Hargobind Khorana

Nobel laureate Hargobind Khorana died in the US on November 9, 2011. He was fondly remembered by various academicians. Khorana, an alumnus of the Panjab University, did his BSc and MSc from this university in 1945 when it was situated in Lahore. He later went to England on fellowship for his PhD. He received Nobel Prize in physiology in 1968.

Hargobind Khorana

Hargobind Khorana shared the Nobel Prize in Physiology or Medicine in 1968 with Marshall W. Nirenberg and Robert W. Holley for research that helped to show how the nucleotides in nucleic acids, which carry the genetic code of the cell, control the cell’s synthesis of proteins.

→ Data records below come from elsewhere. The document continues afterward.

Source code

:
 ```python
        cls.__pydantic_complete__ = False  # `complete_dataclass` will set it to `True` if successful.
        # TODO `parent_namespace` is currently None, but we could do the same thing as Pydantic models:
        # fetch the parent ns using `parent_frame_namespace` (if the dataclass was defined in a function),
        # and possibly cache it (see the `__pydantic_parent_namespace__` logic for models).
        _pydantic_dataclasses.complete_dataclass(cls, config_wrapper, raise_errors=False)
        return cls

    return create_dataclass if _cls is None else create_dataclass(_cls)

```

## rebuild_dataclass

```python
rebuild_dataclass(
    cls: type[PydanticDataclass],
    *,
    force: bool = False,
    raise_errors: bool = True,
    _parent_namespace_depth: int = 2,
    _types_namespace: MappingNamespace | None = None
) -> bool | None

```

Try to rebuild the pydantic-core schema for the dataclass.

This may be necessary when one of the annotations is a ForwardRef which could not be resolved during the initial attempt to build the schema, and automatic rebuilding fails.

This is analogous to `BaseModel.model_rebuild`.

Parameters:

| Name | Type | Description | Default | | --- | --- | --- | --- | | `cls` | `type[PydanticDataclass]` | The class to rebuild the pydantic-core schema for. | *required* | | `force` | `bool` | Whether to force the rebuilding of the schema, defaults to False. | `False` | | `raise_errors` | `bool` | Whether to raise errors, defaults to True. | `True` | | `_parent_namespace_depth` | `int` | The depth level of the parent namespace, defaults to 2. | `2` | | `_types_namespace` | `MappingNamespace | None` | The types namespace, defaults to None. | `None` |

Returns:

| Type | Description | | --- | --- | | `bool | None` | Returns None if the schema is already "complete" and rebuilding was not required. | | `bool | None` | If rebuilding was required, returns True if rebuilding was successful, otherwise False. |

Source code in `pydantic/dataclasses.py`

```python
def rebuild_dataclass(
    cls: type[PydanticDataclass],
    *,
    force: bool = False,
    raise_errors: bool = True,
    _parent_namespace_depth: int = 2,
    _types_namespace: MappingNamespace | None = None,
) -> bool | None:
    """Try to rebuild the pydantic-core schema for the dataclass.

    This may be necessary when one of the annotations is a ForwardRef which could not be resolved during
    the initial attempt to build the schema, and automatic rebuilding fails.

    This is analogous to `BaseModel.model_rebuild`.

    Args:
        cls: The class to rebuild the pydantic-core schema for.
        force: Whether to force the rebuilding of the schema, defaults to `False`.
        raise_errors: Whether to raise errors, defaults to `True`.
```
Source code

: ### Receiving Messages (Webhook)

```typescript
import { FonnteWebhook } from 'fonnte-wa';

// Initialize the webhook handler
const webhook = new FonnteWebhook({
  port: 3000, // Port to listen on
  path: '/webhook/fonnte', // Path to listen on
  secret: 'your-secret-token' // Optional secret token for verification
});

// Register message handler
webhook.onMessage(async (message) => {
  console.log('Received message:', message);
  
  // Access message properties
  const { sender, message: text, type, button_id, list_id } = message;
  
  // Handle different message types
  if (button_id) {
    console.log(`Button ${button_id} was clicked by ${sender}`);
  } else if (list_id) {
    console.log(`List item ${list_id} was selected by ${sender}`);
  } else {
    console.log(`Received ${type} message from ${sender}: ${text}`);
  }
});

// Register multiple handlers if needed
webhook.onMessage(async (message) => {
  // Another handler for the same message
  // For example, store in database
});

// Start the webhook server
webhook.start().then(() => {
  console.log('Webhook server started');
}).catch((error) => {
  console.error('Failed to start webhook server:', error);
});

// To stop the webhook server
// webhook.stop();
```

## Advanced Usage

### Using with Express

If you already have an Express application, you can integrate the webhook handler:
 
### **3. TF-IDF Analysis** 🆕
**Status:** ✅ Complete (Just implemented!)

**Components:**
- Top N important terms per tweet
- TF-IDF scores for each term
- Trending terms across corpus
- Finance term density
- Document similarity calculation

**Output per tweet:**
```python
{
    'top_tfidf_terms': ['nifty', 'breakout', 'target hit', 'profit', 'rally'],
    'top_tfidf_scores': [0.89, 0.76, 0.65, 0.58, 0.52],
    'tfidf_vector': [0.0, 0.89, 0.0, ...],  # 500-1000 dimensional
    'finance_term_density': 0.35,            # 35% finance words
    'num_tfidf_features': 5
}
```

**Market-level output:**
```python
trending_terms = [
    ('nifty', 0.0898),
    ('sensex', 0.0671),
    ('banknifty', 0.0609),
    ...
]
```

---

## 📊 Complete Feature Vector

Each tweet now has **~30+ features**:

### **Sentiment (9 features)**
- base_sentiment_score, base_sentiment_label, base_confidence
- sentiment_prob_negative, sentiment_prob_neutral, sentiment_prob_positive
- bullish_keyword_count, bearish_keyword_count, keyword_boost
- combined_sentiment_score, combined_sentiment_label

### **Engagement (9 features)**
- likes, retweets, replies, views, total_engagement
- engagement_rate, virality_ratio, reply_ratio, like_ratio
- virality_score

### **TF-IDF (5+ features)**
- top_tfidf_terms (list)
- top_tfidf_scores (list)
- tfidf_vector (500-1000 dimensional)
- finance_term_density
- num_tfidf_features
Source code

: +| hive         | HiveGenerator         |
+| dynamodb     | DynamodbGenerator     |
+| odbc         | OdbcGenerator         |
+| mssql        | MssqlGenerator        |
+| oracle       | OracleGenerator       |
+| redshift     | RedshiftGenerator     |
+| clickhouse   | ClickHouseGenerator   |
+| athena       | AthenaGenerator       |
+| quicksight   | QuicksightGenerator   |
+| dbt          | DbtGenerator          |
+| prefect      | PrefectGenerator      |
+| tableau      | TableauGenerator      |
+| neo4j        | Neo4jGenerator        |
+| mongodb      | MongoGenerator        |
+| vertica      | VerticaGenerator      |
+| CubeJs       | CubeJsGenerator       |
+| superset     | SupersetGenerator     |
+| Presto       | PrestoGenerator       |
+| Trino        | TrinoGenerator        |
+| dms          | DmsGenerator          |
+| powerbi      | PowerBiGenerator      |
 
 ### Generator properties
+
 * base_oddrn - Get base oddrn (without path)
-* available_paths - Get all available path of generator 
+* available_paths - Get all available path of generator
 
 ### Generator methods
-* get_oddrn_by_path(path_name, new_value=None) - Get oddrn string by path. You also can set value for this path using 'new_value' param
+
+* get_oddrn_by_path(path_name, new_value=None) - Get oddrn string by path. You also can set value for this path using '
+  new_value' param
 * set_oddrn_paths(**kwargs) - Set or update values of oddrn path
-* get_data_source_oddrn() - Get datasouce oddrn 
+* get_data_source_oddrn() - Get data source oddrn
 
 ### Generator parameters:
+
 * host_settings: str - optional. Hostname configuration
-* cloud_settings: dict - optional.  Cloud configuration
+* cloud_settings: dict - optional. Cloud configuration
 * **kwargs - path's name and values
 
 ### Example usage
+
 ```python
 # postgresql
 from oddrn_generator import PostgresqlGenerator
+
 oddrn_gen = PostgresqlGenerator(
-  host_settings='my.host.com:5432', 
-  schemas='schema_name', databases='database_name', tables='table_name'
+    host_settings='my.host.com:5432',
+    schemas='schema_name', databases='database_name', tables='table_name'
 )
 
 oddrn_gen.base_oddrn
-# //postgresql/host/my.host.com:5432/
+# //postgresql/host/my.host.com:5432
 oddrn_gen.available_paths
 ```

Khorana and Nirenberg were also awarded the Louisa Gross Horwitz Prize from Columbia University in the same year. Khorana and his team had established that the mother of all codes, the biological language common to all living organisms, is spelled out in three-letter words: each set of three nucleotides codes for a specific amino acid. Khorana was also the first scientist to synthesize oligonucleotides.

Khorana Programme:

The University of Wisconsin-Madison, the Government of India (DBT Department of Biotechnology), and the Indo-US Science and Technology Forum jointly created the Khorana Program in 2007. The mission of the Khorana Program is to build a seamless community of scientists, industrialists, and social entrepreneurs in the United States and India.